My favorite book of 2023 was Catriona Ward's Looking Glass Sound, a gothic tale about the power of narrative in understanding our lives. Ward powerfully captures the voice of its teen protagonists before slipping into a riveting meta-textual puzzle. Its blend of delicious prose and eerie atmospherics will make you think twice about a trip to the seaside!

—Wendy N. Wagner, author of The Secret Skin


At book-length:

Rosalind's Siblings edited by Bogi Takács explores the dangers and possibilities of science and the pursuit of science through a speculative lens. Featuring stories and poems, the anthology challenges, confronts, and comforts all at once, featuring a range of characters facing intense and complex situations involving research, exploration, and discovery. It's a wonderful reading experience!

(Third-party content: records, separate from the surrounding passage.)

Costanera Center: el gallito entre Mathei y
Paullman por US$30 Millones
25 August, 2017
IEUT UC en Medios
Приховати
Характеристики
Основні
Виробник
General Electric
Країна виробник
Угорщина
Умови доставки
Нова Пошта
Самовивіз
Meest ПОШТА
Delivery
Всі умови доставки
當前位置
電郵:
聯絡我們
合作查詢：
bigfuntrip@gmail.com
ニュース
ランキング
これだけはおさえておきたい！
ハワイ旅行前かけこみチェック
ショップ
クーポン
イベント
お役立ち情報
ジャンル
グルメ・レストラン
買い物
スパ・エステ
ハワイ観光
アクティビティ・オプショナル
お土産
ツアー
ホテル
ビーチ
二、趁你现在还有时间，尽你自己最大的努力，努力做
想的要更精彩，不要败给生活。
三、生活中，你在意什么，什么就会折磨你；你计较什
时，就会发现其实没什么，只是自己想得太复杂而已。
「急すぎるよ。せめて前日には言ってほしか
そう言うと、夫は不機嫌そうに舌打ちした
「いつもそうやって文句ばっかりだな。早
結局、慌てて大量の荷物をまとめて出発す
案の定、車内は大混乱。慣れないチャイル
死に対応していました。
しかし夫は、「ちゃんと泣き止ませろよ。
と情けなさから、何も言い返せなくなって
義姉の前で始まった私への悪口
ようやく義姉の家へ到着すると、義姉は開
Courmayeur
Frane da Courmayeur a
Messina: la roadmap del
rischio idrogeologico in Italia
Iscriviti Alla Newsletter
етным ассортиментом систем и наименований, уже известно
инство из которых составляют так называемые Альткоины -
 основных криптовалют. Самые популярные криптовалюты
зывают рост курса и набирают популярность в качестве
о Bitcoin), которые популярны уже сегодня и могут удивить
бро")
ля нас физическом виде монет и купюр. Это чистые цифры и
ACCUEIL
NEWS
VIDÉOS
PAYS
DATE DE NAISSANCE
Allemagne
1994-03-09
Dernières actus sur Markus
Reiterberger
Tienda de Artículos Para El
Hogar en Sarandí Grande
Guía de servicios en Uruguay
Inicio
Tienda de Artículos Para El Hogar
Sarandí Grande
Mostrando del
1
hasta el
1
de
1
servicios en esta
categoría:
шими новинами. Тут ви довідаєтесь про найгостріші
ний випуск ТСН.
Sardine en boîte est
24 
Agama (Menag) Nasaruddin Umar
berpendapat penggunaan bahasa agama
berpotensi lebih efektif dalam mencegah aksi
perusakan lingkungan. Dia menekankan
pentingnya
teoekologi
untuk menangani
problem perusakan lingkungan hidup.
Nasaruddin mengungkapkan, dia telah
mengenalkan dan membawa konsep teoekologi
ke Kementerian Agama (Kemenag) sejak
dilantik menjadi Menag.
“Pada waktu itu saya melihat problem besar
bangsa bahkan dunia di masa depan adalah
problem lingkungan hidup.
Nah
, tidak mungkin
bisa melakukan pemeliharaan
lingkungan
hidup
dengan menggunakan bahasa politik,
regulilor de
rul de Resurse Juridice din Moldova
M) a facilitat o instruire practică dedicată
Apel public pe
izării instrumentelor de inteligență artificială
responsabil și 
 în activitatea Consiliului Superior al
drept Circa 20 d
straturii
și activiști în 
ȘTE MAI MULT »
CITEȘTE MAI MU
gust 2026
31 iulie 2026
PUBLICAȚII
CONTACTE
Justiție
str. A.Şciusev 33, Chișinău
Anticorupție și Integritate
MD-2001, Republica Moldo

—Charles Payseur, series editor of We’re Here: The Year’s Best Queer Speculative Fiction


I'm totally obsessed with…

…the 1997 translation by Richard Pevear and Larissa Volokhonsky of Mikhail Bulgakov’s The Master and Margarita. This isn't a novel that needs my hype, of course, but I want to note that it is the comic masterpiece it's claimed to be (everyone says comic—it's totally slapstick), as well as a meditation on art in an age of both state-and-self-censorship. If only that were less relevant today.

—Rhiannon Rasmussen, co-editor of Luminescent Machinations.


In Short Fiction:

I discovered Isabel J. Kim's work this year and immediately read everything she had published; I've been thinking about "The Big Glass Box and the Boys Inside" for at least two months now.